The commission deliberates on what it hears, and an engineering staff reviews testimony and develops engineering recommendations that are presented to the commission, which then passes its recommendations on to the President and Congress.
The commission also oversees the implementation of the comprehensive Mississippi River and Tributaries project under the supervision of the chief of Engineers. The project is a system of flood control and navigation from Cairo to the Gulf that was authorized in 1928 following the devastating flood of 1927.
No project levee has ever failed, despite several major floods since the inception of the project. Subsequently, the frequency of flooding in protected areas has declined, resulting in a sharp drop in flood damages.
SYSTEM STILL NOT COMPLETE
“However, almost 90 years later, that system is still not complete,” James says. “We have levees on the southern end of the system, particularly in Louisiana, that have not yet been raised to the designed grade. We’ll continue working on that, but we can’t get enough funding for the capital expenditures we need to make.”

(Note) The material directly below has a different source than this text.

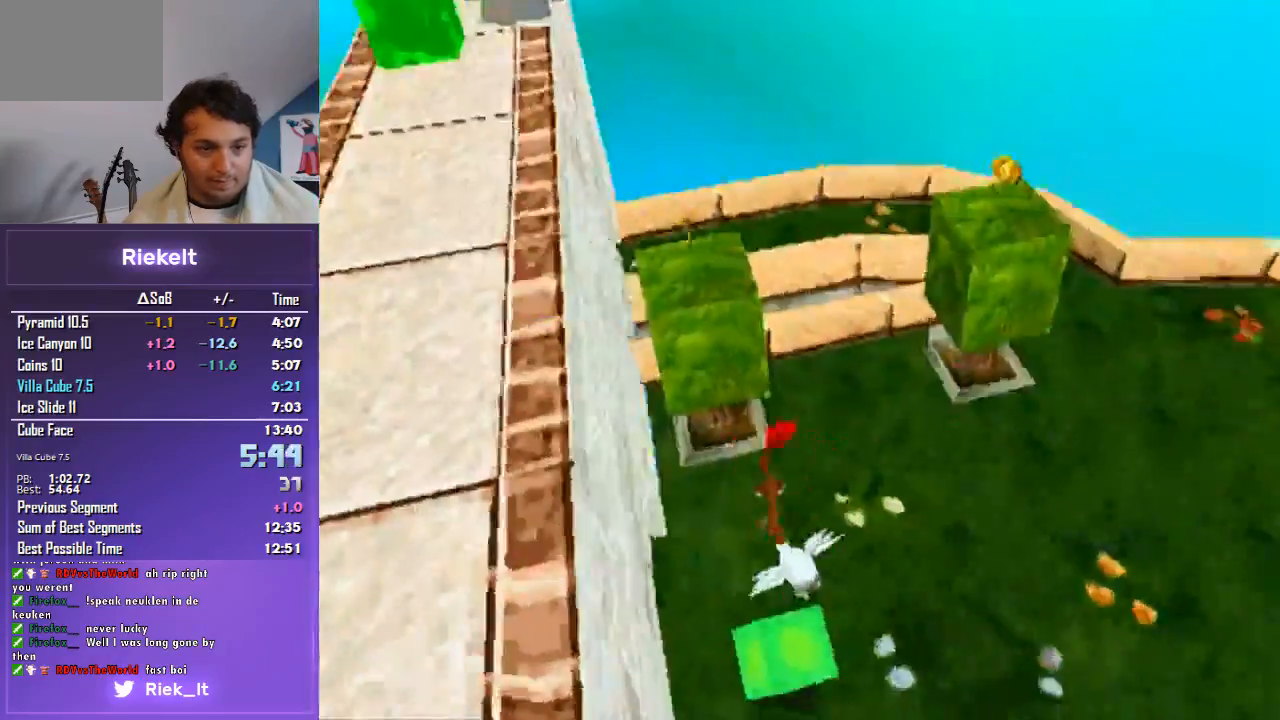
Gameplay with a controller (PlayStation layout); each line is a JSON object with the inputs held at the frame after it. "events" lists button and stick changes between this image and that frame as [ms after this image, input, new state], when the widget could be followed in between. Not read: L2 L3 R2 R3.
{"buttons": ["R1"], "left_stick": "up-left", "right_stick": "center", "events": []}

Another example of a Mississippi River and Tributaries project is the St. Francis system. “The Little River Drainage District in Missouri is a large drainage district that keeps their ditches clean, mowed, and in top shape,” James says.
“But its extension down in Arkansas is the responsibility of the Corps of Engineers. That part of the district hasn’t received maintenance or cleanout for many years, which causes problems in the Arkansas area — and even back into Missouri — because the system doesn’t drain properly. Again, we need more funding to clean out that stretch of the St. Francis basin to allow the water to drain into the Mississippi River.”
PORTS AND HARBORS
Another key responsibility of the commission is dredging the 17 small ports and harbors in the lower Mississippi Valley. “It’s our responsibility to try to keep those ports and harbors open,” James says. “Mostly what comes out of those ports and harbors is grain loaded on barges.”
“These ports and harbors have been funded individually in the past. For example, Hickman Harbor might’ve received its funding, while Greenville Harbor might not. We’ve been working to get them coordinated, so they’re funded as a group. Then through engineering analysis, and not just political and money analysis, we can decide which ones need dredging each year.
“We’re making pretty good progress toward that goal. Sometimes we’re a little light in funding and can’t do it to my satisfaction, as far as getting to all of them every year, but it’s better than it was. If growers couldn’t haul their grain to the river elevators, they would pay dearly to get on the highways or rails because the basis would be much higher.”
The 1879 law that established the Mississippi RIver Commission calls for its membership to consist of three U.S. Army Corps of Engineers officers, one member of the National Oceanic and Atmospheric Administration (formerly the Coast and Geodetic Survey), and three civilians, two of whom must be civil engineers. Each member of the commission is nominated and appointed by the U.S. President, and confirmed by the Senate.
The originating legislation granted the commission extensive jurisdiction on the Mississippi River, from its headwaters at Lake Itasca, Minn., to the Head of Passes near the Gulf of Mexico. The act also empowered it to make surveys and conduct investigations necessary to prepare plans to improve the river channel, protect riverbanks, improve navigation, prevent destructive floods, and promote commerce.
A 45-TO-1 RETURN
The Mississippi River and Tributaries project is arguably the most successful civil works project ever initiated by Congress. From 1928 through 2015, the nation invested nearly $14.8 billion in the project and received an estimated $639 billion return on that investment, including savings on transportation costs and flood damages, a 45-to-1 return for every dollar invested.
“That’s probably the highest return in the nation on a government project,” says James, who has served on the commission since Dec. 1, 1981. “The project greatly benefits Mid-South agriculture in many ways. I’m a farmer and ginner, in addition to being a civil engineer, and I and the commission remain dedicated to making sure Mid-South agriculture will continue benefiting from the project.”